Ancak, antidemokratik ve hukuksuz uygulamalara dünyadan gelen tepkiler bitmiyor. Yasaklarla ve yalanlarla he ne kadar sümenaltı edilmeye çalışılsa da tüm dünya bu kötü manzarayı görüyor.

Bu hukuksuzluk fırtınası sebebiyle ABD İnsan Hakları raporunda Türkiye'ye ayrılan sayfalar kapkaranlık. Yargı bağımsızlığının ortadan kaldırılması, düşünce ve ifade özgürlüğüne yönelik tehditler, basın ve internete getirilen kısıtlamalar bu raporda da yer aldı. Birleşmiş Milletler İnsan Hakları Komisyonu bünyesinde hazırlanan raporda şahsen yaşadığım hukuki sıkıntılar dünyanın gündemine getirildi. Bir senaryo üzerinden tutuklanmamı yazdılar. Gazeteci Bülent Keneş'in aldığı hapis cezası ve Can Dündar hakkında 42 yıl hapis istemiyle başlatılan soruşturma da rapora giren hukuk skandalları arasında.

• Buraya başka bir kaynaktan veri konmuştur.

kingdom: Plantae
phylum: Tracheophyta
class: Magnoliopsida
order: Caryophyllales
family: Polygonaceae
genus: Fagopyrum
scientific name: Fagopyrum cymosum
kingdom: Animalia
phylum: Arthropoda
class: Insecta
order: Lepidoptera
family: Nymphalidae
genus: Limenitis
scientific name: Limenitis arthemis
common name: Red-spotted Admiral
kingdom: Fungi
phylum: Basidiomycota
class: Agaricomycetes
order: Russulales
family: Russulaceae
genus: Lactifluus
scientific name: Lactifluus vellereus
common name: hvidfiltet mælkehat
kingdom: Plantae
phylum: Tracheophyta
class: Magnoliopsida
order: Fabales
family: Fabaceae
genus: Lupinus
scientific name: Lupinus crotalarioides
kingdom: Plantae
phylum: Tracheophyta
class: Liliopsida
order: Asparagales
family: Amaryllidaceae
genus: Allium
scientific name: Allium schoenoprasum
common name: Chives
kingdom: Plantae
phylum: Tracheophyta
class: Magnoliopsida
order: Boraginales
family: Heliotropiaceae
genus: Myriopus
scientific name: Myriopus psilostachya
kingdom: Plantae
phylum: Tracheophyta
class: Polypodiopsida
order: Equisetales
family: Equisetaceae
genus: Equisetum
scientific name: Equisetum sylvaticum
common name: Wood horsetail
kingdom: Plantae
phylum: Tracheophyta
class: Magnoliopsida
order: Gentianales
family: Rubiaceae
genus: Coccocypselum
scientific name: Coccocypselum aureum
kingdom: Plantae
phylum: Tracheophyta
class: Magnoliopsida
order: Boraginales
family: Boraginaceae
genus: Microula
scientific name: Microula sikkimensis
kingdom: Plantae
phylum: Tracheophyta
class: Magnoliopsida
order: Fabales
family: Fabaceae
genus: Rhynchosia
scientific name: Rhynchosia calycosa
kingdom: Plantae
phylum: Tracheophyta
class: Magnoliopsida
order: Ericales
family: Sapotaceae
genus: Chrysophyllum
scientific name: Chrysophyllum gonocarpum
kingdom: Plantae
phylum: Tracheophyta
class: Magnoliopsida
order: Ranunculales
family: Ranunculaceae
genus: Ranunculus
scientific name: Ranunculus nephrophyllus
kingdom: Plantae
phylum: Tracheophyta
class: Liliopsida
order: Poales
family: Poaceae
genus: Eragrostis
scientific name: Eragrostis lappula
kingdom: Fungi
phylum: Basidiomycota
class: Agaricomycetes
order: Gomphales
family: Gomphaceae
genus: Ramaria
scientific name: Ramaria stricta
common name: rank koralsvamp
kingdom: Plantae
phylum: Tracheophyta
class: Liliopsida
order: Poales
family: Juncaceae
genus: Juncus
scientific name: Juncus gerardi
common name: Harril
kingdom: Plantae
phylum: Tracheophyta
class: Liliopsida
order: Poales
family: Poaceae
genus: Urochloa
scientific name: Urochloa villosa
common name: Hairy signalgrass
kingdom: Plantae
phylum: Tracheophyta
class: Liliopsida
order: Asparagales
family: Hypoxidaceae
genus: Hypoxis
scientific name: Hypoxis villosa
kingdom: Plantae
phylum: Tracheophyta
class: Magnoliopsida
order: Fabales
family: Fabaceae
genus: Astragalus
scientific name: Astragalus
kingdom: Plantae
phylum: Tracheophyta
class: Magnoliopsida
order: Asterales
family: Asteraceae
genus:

Tutuklu gazetecilerin durumu ABD Dışişleri Bakanı John Kery tarafından duyuruldu. Sulh ceza hakimliği sistemi ağır eleştiri konusu oldu. Keyfî ve uzun tutuklamalar kayıtlara geçti. En çok eleştirilen konu ise ‘makul şüphe' adı altında oluşturulan maksatlı dosyalar ve sulh ceza hakimliklerinin bu kapsamda verdiği tutuklama kararlarıyla insanların zindana gönderilmesi...

Aslında tüm hukuksuzlukların merkezinde sulh ceza hakimliklerinin bulunduğunu söylemek hiç de gerçeğe aykırı bir ifade olmaz. TCK'nın mimarlarından Prof. Dr. İzzet Özgenç de hukukun bağımsızlığının geri dönmesini isterken sulh ceza hakimliği sisteminin derhal sonlandırılması gerektiğini belirtiyor.

Hukuk hepimize lazım. Ülke kaybediyor. Bu kötü gidişe ‘dur' demenin zamanı gelmedi mi? Hukukun açmaza girdiği böylesi bir dönemde Anayasa Mahkemesi'nin sessiz kalması kabul edilebilir bir tutum değil. Hak ve hukukun teminatı konumundaki Yüce Mahkeme, artık bu hukuksuzluklara dur demeli, asli işlevini yerine getirmeli.